Premium to the Interest Rate Swap Rate
Instead of the government bond yields interest rate swap rates are often used as reference rate for the interest rate. Then the credit spread is the difference to the IRS rate. The reason for this is that in recent years the risk management systematics could be further developed. Here different risks can be controlled separately. Thus the accounting of profit and loss for the individual causer can be shown more transparently. In the case of bonds the risks
involved are interest rate risk and credit risk. For the evaluation of the profit and loss not only the total result of the investment has to be regarded but also which part can be attributed to
government bonds as benchmark for the interest rate without risk. Looking at it closer, this is not very precise as the government bond yields are - like all loans - also composed of the actual interest rate without risk plus credit spread for the debtor country. What is the interest rate without risk in this consideration? It is the rate which can be fixed without any loan (i.e. without any liquidity), thus the interest rate swap rate.
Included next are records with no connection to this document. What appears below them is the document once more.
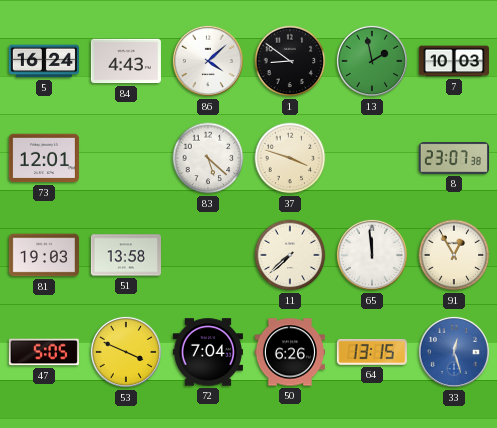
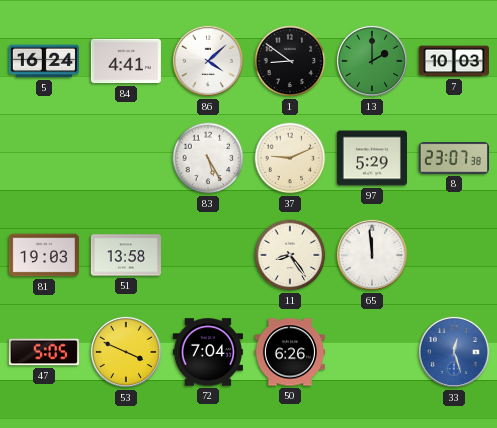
84: 4:43 -> 4:41
13: 1:58 -> 2:00
73: 12:01 -> none
83: 5:22 -> 5:25
37: 3:48 -> 9:11
97: none -> 5:29
11: 7:38 -> 8:24
91: 12:55 -> none
64: 13:15 -> none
The consequence is that it is becoming more and more common to define credit spreads not as difference to the particular government bond but as difference to the IRS rate.
Currently 5-year bonds from A rated German car suppliers are traded at a premium of 80 BP to the IRS rate. What are the costs for an issuer of this group when s/he wants to issue a 5-year fixed-rate interest bond?
First, s/he has to look where the actual 5-year IRS rate is. If it is at 4.50% s/he has to pay 5.30%.
Assuming an investor thinks the price of 80 BP is adequate but prefers a variable rate. This investor could conduct following transactions: purchase of the bond at IRS + 80 and payer swap at 4.50%.
The result is a variable investment at EURIBOR + 80 BP. It is composed of the EURIBOR payments in the IRS plus the difference between the bond interest rate and the fixed rate in the IRS.
As with an IRS a fixed rate position can be transferred into a variable one, the quotation of IRS + 80 BP corresponds to a variable interest rate of EURIBOR + 80 BP.
The combination of a bond (asset) and an IRS is called asset swap. When quoting on an
asset swap basis EURIBOR + credit spread is meant.
Note: Asset swaps are usually traded in packages, i.e. the seller of the bond is the partner for the swap at the same time. The bond is delivered – independent from the actual price – at 100 and the fixed rate in the swap equals the coupon of the bond. The variable payment in the swap is then not EURIBOR flat but EURIBOR + credit spread.
Fixed rate 5.30% Fixed rate 4,50% (IRS)
Bond
Credit spreads for government bonds
When looking at the historic yields of government bonds one can see that they are below the IRS rates, i.e. the spread to the IRS is negative. This means that government bonds on an asset swap basis usually quote at EURIBOR (resp. LIBOR) minus credit spread. The reason is that EURIBOR (resp. IRS) are the rates for first-class banks. As the credit standing of countries is higher than the credit standing of banks, the interest rate has to be lower than the interest rate for banks (EURIBOR).